** Opening PASSAGE PROVIDED block **
- Born: 28 August 1959 Crowthorne, England
- Died: November 22, 2007 (aged 48) United Kingdom
- Occupation: CEO
- Employer: TTP Ventures

= Gerry Fitzsimons =

British businessman (1959–2007)

Gerry Fitzsimons (28 August 1959—22 November 2007) was a British businessman, chief executive of TTP Ventures, a director of TeraView, Oxford Diffraction and TTP Group plc. He was Cambridge Network's first company secretary.

==Career==
With a degree in jurisprudence from Oxford University, he left University College in 1981. After the College of Law in Guildford, he joined Clifford Chance in 1982 and qualified as a solicitor in 1984. After qualification he spent time at Clifford Chance—now the world's largest law firm—and with the leading New York law firm of Shearman & Sterling.

In 1987, Gerry moved to Taylor Vinters in Cambridge where he remained until 1996, when he started up the Cambridge Garretts office alongside Arthur Andersen. He was managing partner of the Cambridge office of Andersen Legal until 2002 when its global offices were hit by the fall-out at Arthur Andersen following the Enron scandal and the firm was closed down.

Gerry then took up the chief executive role at TTP Ventures with his familiar passion. He had been external legal counsel to TTP Group since it was formed and to the fund. He was also a director of TeraView, Oxford Diffraction and TTP Group plc.

Gerry had extensive experience of negotiating and structuring private equity transactions and exits. As a top corporate lawyer with a particular focus on the technology sector, he undertook a large number of private equity transactions – both for investee companies and funds. The major legal profession guides all rated him "an outstanding rainmaker.”

His significant transactions included the October 2000 IPO of TTP Communications plc, the December 2000 merger of The Astron Group Limited and Tactica Group plc and the merger of Dalehead Foods Limited and Roche Foods Limited in September 1999.

His regular venture capital clients had included Technomark and Lloyds Development Capital, Amadeus Capital Partners Limited, First Cambridge Gateway and TTP Ventures.

==Death==
Gerry Fitzsimons died aged 47 following a lengthy battle against lung cancer.
** Closing PASSAGE PROVIDED block **
** Opening RECORDS SUPPLIED block **
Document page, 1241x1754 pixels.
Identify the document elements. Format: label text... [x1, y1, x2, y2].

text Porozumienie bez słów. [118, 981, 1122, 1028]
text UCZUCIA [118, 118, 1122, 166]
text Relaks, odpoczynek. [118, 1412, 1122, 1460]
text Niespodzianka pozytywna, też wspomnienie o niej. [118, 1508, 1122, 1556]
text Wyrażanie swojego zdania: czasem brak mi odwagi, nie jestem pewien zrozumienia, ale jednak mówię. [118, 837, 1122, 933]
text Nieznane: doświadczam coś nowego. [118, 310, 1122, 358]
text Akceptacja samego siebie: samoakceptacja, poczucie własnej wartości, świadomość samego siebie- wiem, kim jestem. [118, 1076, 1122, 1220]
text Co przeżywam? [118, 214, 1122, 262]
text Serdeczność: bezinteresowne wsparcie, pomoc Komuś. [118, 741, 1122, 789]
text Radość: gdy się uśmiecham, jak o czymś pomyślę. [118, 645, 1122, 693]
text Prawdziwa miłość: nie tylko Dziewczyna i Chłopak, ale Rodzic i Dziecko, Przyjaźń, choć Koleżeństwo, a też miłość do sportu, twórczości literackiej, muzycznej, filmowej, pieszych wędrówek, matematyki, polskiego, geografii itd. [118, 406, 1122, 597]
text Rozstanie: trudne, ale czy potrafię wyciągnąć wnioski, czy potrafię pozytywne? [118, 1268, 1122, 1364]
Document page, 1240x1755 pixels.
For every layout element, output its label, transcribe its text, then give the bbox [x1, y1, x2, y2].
** Closing RECORDS SUPPLIED block **
▶ [WORK TO BE COMPLETED]: According to the Gerry Fitzsimons article, which law firm did he join in 1982?

▶ [TASK SOLUTION]: Clifford Chance